# Verslavingen > Roken >  5 jaar gestopt

## wally2cv

Morgenavond om 19h is het 5 jaar geleden dat ik mijn laatste sigaret doofde.

Nadat mij toenmalige vriendin gestopt was met roken deed ik ook een poging . Verekkes moeilijk na 30 jaar. In het begin enkele dagen , door de duur 3 maanden. Tot een vriend stierf, amper 51 jaar. Terug begonnen . Na enkele weken weer een pogin, die lukte tot ik een serieuse ruziekreeg met mij vriendin.
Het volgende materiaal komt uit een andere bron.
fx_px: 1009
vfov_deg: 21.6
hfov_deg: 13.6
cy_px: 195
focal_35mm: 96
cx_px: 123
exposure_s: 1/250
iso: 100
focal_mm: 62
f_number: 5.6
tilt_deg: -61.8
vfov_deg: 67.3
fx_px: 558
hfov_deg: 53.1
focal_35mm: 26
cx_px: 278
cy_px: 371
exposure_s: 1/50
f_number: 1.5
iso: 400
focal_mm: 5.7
In 2009 terug een poging , deze keer anders, ik begon rookmomenten uit te schakelen , bvb bij aankomst op het werk , na de pauzes. Dit lukte wonderbaarlijk goed. Ik heb weken enkel in het weekend gerookt als ik in de kroeg zat. Ik schakelde over van zware van Nelle naar Marlboro en gaf mijn pakje aan iemand in de kroeg en mogt dan vrij eentje wegnemen als ik zin had. 
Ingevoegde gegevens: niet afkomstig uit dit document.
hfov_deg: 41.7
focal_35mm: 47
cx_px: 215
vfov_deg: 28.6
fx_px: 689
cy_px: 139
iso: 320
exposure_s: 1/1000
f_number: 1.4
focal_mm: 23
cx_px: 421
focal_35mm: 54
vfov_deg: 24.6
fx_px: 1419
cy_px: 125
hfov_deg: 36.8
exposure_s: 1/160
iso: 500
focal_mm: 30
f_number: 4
tot ze er op 2/8/2009 niet was, vroeg ik aan iemand anders een pafje. Toen deze op was zei ik, nu is het genoeg, deed ze uit en ben gestopt.

Nu ben ik aan de bijgekomen kilos aan t werken  :Smile: 


Maar als iemand zware van Nelle aan t roken is , het kan nog zo lekker rieken . dat zei ook een collega die 25 jaar gestopt was.

----------


## gossie

Wat goed van je wally2cv, dat je al 5 jaar gestopt bent met roken. :Smile:  Deze week begint de 28daagse STOPTOBER!!!. Roken doe ik nog steeds, maar ik weet dat het slecht is. :Embarrassment:  Maar stoppen............ misschien! :Confused: 
mvg gossie

----------